Technical Background: Related Backend Optimizations
This PR doesn’t exist in isolation. For graph optimization to be effective, each backend (Metal, CUDA, Vulkan) needs to handle non-contiguous tensors directly.
Metal (Apple Silicon)
- Adaptive CPU/GPU interleave (#19369): Dynamic workload distribution based on node count
- Binary kernel consolidation (#19390): Duplicate kernel code removal
- Unary ops consolidation (#19490): Improved unary operation handling
- Non-contiguous L2 norm support (#19502)
- Concurrency improvements (#19555)
CUDA (NVIDIA GPU)
- Non-contiguous tensor PAD extension (#19429)
- CUDA graphs enabled (#19521): For Qwen3 Next-style architectures
- Prevent cgraph mutation for fused ADDs (#19566)
Vulkan
Caveat: BF16 Tensor Issue
Some GGUF files may incorrectly contain 1D BF16 tensors. These can hurt performance on backends like Metal. #19606 fixes this by storing ffn_gate_inp_shexp tensors as F32.
What’s Next
ggerganov has outlined further optimizations:
- Qwen3 family code deduplication (#19597): Sharing delta-net graphs
ggml_build_forward_select()utilization: Making the graph constant for further optimization- Dedicated delta net ggml op (#19504): More efficient kernel execution
Impact for Local LLM Users
Here’s what this optimization means in practice:
- Apple Silicon users: Run the 80B MoE model at ~50 t/s on M2 Ultra for tg32. That’s more than enough for real-time conversation.
- NVIDIA GPU users: 20–38% speedup on DGX Spark. CUDA graph support promises further improvements.
- Quantization choice: Q4_0 shows the largest gains, but Q4_K_M and Q8_0 also deliver consistent 20–37% improvements.
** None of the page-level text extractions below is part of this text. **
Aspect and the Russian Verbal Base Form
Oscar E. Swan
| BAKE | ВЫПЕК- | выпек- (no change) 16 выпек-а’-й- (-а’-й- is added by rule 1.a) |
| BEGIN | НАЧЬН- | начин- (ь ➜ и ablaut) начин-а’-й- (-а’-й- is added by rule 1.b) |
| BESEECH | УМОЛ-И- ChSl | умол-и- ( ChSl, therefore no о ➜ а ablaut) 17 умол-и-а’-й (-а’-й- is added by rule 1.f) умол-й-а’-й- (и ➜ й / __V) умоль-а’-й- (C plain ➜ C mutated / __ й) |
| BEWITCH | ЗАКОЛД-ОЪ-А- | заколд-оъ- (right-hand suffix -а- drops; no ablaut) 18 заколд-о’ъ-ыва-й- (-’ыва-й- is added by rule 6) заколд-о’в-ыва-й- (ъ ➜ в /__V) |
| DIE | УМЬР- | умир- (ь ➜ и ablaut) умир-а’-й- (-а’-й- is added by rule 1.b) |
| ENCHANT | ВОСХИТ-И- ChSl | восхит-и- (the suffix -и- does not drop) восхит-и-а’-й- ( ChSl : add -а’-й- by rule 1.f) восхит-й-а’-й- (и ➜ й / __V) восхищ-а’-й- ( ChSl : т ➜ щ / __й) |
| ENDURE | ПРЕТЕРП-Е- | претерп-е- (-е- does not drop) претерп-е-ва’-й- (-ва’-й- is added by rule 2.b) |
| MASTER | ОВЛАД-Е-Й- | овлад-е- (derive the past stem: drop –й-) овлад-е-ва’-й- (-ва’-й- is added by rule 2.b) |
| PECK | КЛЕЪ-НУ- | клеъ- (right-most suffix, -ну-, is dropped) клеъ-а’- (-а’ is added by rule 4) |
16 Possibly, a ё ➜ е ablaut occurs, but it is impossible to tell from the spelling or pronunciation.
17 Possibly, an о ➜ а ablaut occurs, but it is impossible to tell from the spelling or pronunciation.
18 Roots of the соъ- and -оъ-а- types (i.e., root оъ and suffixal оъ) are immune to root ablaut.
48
- No code changes needed: Simply update llama.cpp to the latest version.
Conclusion
ggerganov’s graph-level optimization significantly improves MoE model inference performance in llama.cpp. Rather than optimizing individual kernels, the approach of restructuring the compute graph itself is impressive. Combined with parallel efforts to expand non-contiguous tensor support across multiple backends (Metal, CUDA, Vulkan), this pushes the boundaries of local LLM inference performance.
If you’re running MoE models like Qwen3 Coder Next locally, update llama.cpp to the latest version and experience the speedup immediately.